Quoting Andi Kleen <ak@xxxxxxx>:
> > c0106e59 42693 1.89176 restore_all
> > c01dfe68 42787 1.89592 sys_socketcall
> > c01df39c 54185 2.40097 sys_bind
> > c01de698 62740 2.78005 sockfd_lookup
> > c01372c8 97886 4.3374 fput
> > c022c110 125306 5.55239 __generic_copy_to_user
> > c01373b0 181922 8.06109 fget
> > c020958c 199054 8.82022 tcp_v4_get_port
> > c0106e10 199934 8.85921 system_call
> > c022c158 214014 9.48311 __generic_copy_from_user
> > c0216ecc 257768 11.4219 inet_bind
> The profile looks bogus. The NIC driver is nowhere in sight.
> Normally its mmap IO for interrupts and device registers
> should show. I would double check it (e.g. with normal profile)
Separately compiled acenic..
I'm surprised by this profile a bit too - on the client side,
since the requests are small, and the client is receiving
all those files, I would have thought that __generic_copy_to_user
would have been way higher than *from_user.

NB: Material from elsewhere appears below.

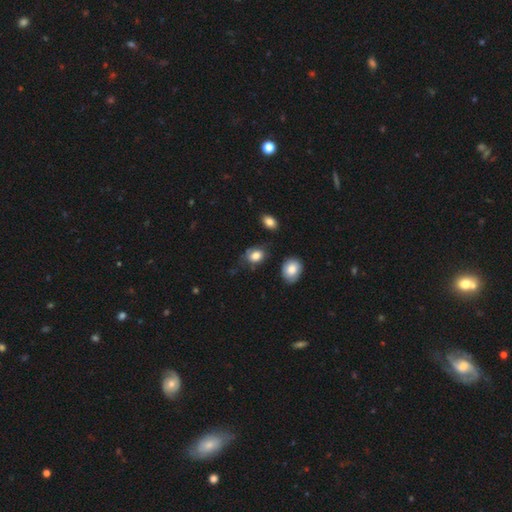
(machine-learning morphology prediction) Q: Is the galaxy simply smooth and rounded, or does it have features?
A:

inet_bind() and tcp_v4_get_port() are up there because
we have to grab the socket lock, the tcp_portalloc_lock,
then the head chain lock and traverse the hash table
which has now many hundred entries. Also, because
of the varied length of the connections, the clients
get freed not in the same order they are allocated
a port, hence the fragmentation of the port space..

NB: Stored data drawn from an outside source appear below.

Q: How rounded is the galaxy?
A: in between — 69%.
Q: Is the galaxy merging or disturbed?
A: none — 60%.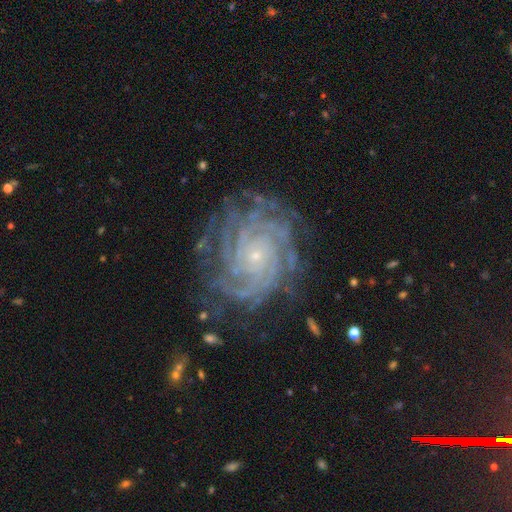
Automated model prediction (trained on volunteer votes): Overall: featured or disk (90%). Edge-on disk: no (98%). Bar: no (80%). Spiral arms: yes (98%). Spiral arm count: more than 4 (29%; 4 23%). Spiral winding: tight (83%). Bulge size: small (88%). Merging: none (75%).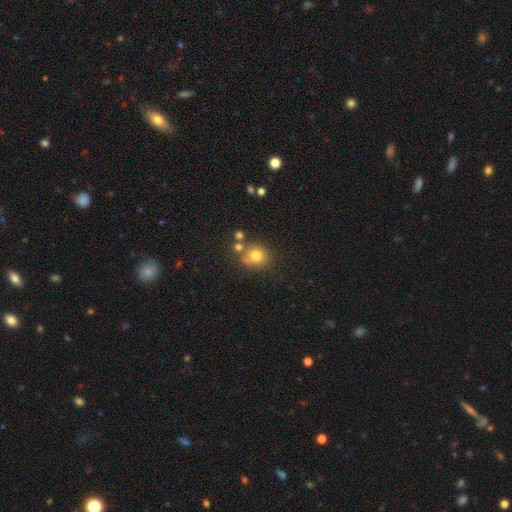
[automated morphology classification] Overall: smooth (76%). How rounded: round (84%). Merging: none (67%).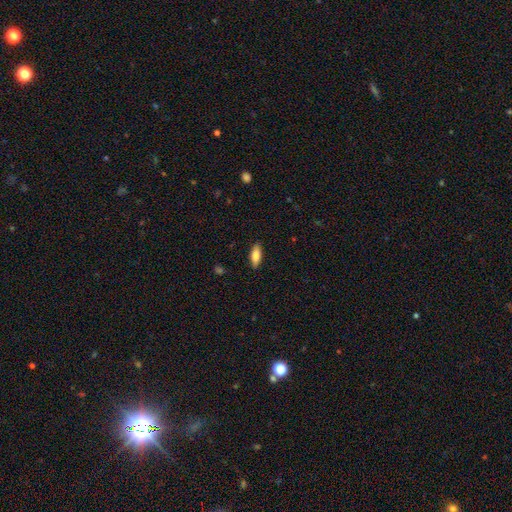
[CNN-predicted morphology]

Tthere is some cacheline thrashing hurting the NUMA
more than other systems here too..
If you just wanted to speed things up, you could get the
clients to specify ports instead of letting the kernel
cycle through for a free port..:)
> In case it is no bogus:
> Most of these are either atomic_inc/dec of reference counters or
> some form of lock. The system_call could be the int 0x80 (using the
> SYSENTER patches would help), which also does atomic operations
> implicitely. restore_all is IRET, could also likely be speed up by
> using SYSEXIT.
> If NAPI hurts here then it surely not because of eating CPU time.